It's the Everest of music and Mark Isaacs has scaled it twice
Sydney composer Mark Isaacs certainly thinks so, comparing the large-scale structure and myriad details of a symphony to the novels of two of his favourite writers, James Joyce and George Eliot.
'I like the long form of the symphony – not so much the length, but that it has chapters,' he says. 'That almost holographic aspect of it is something that deeply appeals to me.'
Isaacs is the author of two symphonies for orchestra, plus a smaller-scale chamber symphony. Last month he released a recording of his Symphony No. 2 with the Czech National Symphony Orchestra, which he conducted in Prague.

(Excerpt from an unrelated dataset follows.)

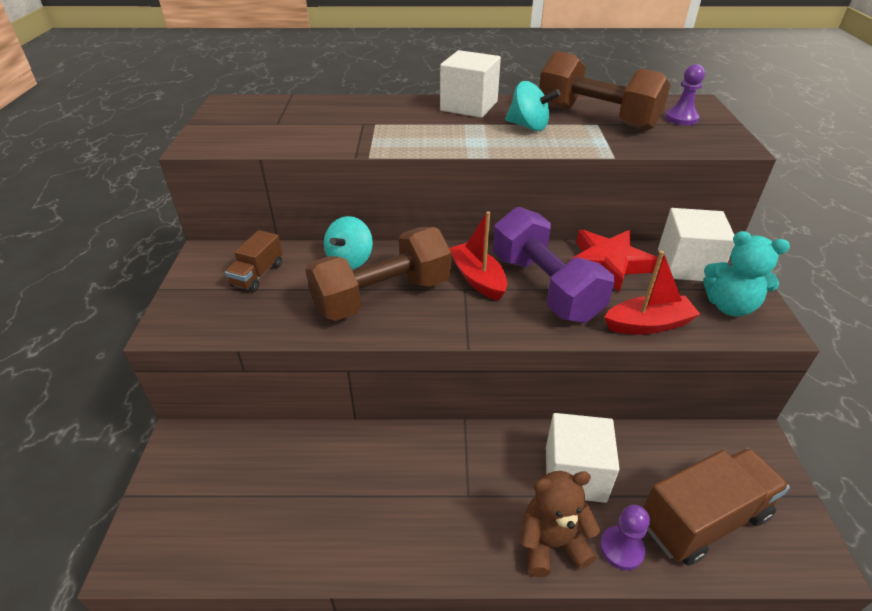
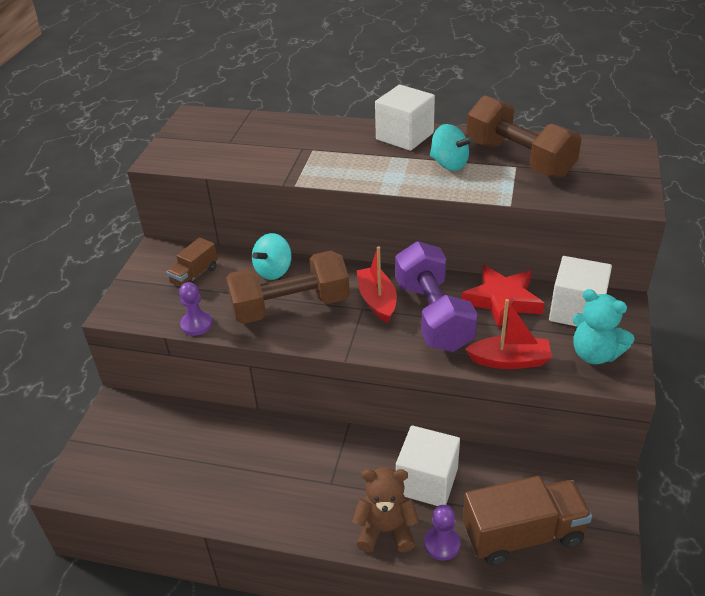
camera: 15 degrees right, 0 degrees up
purple pawn [665,64,705,125] -> purple pawn moved to [179,282,213,336]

The first movement begins with a flourish from the brass, and a sighing theme from the strings, before trumpets and a dramatic rhythm open a section reminiscent of classic Hollywood film scores.
Isaacs has written a tonal three-movement symphony when that designation often is avoided by contemporary composers, even those who write for large orchestra. He observes that the symphony as a historic form was rejected in the modernist era in a way that the novel, for example, wasn't.
'The thing about modernism was, 'We're not going to write symphonies any more',' Isaacs says from his home in southern Sydney.
'I find it interesting that it didn't happen in the modernist literary movement – James Joyce wrote novels. But in music, the symphony was not a hip thing to do. I sort of embrace it – I write sonatas, I write symphonies. I like to take a generic form as a mould I can pour something into.'
Isaacs, 66, has a profusion of curly grey hair and a full beard to match. For many years he was better known in jazz circles as an improvising pianist, but he says that, since age 12, he has wanted to write symphonies.